| name | blindness-deafness |
| description | In D&D, Blindness/Deafness selectively removes one sense — the target can still act but loses critical awareness. The real-world version is selective channel muting: blocking a process from seeing certain inputs (input filtering, API response redaction), deafening it to specific signals (suppressing webhooks, ignoring certain event streams), or cutting telemetry so a system operates without awareness of a specific data source. Unlike containment (forcecage) which restricts everything, Blindness/Deafness surgically removes one information channel while leaving the rest intact. |
Blindness/Deafness
Cut a system's eyes or ears — let it run, but blind to specific inputs or deaf to specific signals.
Overview
Blindness/Deafness is interpreted here as a literal spell with a shipping-now execution model.
Canonical source: Blindness/Deafness (spell)
Provider target: OpenClaw
When To Use
- A process should keep running, but one input, signal, or telemetry source needs to be removed from its awareness.
- You need to suppress a specific webhook, event stream, API field, or sensor channel without containing the whole system.
- You want to test or control behavior under selective sensory loss rather than full isolation.
Workflow
- Identify the exact channel to mute and the decisions the system currently makes from it.
- Verify the channel is not safety-critical or load-bearing for core correctness.
- Choose the muting mechanism: input filtering, response redaction, event suppression, or telemetry cutoff.
- Define restoration triggers, operators, and monitoring so everyone knows the system is partially blind or deaf.
- Return the channel-muting plan with expected behavioral changes and rollback steps.
Deliverables
- A selective channel-muting plan naming exactly what input, signal, or telemetry was removed.
- A dependency note explaining what decisions will proceed without that awareness channel.

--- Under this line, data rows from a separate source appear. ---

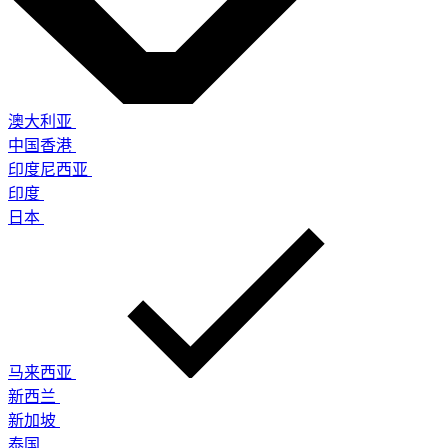
澳大利亚
中国香港
印度尼西亚
印度
日本
马来西亚
新西兰
新加坡
泰国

- Restoration triggers, rollback steps, and operator-facing documentation.
Guardrails
- Muting a channel the system needs for safety decisions is dangerous. Verify the blinded input is not load-bearing before cutting it.
- Always document what was muted and set a restoration trigger. A system that forgets it is blind will make confident wrong decisions.
Default Invocation
Use $blindness-deafness to selectively blind or deafen this system to one input, signal, or telemetry source while keeping the rest of it running safely.